= Votre tâche =
Pouvez-vous recopier fidèlement le passage du texte sur le premier vote des femmes qui s'ouvre sur les mots contenant « Il y a 80 ans, le » et se clôt sur « avril au 12 mai. » ?

= Extrait à lire =
***
Il y a 80 ans, le 29 avril 1945, les femmes pouvaient voter pour la première fois en France, un événement historique qui a marqué un tournant décisif dans l’histoire de notre démocratie et de la conquête des droits civiques et de l’égalité femmes-hommes. Un anniversaire pour lequel le CESE et l’ONG A Voté ont décidé de s’associer à travers une exposition, visible du 29 avril au 12 mai.
Le Conseil économique, social et environnemental (CESE) que j’ai pris le soin de vous présenter le 30 janvier dernier, et A Voté s’associent pour mettre en lumière les femmes ayant œuvré pour rendre l’accès possible aux urnes et aux postes politiques dans une exposition dédiée au sujet. Celle-ci est née du souhait de rendre hommage à l’engagement civique pour l’égalité des droits civiques et politiques et faire redécouvrir les visages des suffragettes françaises qui se sont mobilisées pour le droit de vote et obtenir le droit d’être élues.
Un combat qui débute dès 1916
En effet, en 1916, Maurice Barrès dépose une proposition de loi pour accorder le droit de vote aux veuves et mères de soldats tués à la guerre, au nom du « suffrage des morts ». Une loi qui ne sera pas adoptée…
En dépit de plusieurs propositions de loi dans les années 1930, le Sénat s’oppose à tout élargissement du droit de suffrage. Pourtant, les mouvements féministes continuent de se mobiliser, comme l’association « La femme nouvelle » fondée en 1934. Sa présidente, Louise Weiss, se présente symboliquement aux élections municipales de Montmartre en 1935 puis aux législatives de 1936. En 1944, le droit de vote des femmes fait partie des évolutions nécessaires pour tourner la page du régime de Vichy et renouer avec la République. Le général de Gaulle déclare l’égalité des droits politiques entre hommes et femmes. Par ordonnance du 21 avril 1944 prise par le Gouvernement provisoire du général de Gaulle à Alger, les femmes deviennent électrices et éligibles. Ce droit, désormais inscrit dans la Constitution, sera mis en application pour la première fois le 29 avril 1945, il y a 80 ans.
***
= Entrées de données =
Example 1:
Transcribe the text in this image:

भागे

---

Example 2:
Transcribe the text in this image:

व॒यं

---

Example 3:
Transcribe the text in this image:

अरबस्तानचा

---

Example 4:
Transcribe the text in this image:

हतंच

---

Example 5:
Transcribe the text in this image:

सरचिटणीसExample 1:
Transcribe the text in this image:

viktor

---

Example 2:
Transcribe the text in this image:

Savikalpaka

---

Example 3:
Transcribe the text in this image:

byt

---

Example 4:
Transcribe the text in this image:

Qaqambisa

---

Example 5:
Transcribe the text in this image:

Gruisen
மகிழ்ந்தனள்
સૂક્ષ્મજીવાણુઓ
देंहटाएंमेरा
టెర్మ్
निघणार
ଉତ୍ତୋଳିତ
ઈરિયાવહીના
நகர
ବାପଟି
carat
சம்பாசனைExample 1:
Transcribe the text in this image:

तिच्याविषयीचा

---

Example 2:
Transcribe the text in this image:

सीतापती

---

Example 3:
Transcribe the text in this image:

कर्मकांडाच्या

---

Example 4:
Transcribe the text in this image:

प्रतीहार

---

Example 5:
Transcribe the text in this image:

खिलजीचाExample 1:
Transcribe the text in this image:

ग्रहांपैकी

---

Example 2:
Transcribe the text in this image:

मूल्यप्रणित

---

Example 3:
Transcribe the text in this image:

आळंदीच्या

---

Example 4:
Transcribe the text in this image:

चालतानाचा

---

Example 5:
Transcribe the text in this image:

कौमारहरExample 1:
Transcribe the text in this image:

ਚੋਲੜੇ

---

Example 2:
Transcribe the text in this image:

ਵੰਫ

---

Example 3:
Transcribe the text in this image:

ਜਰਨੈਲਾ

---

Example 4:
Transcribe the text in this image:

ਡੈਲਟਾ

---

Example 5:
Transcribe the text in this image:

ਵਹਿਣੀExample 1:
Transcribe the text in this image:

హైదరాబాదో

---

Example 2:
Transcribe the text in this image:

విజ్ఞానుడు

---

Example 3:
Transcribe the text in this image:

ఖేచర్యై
***
= Réponse =
Il y a 80 ans, le 29 avril 1945, les femmes pouvaient voter pour la première fois en France, un événement historique qui a marqué un tournant décisif dans l’histoire de notre démocratie et de la conquête des droits civiques et de l’égalité femmes-hommes. Un anniversaire pour lequel le CESE et l’ONG A Voté ont décidé de s’associer à travers une exposition, visible du 29 avril au 12 mai.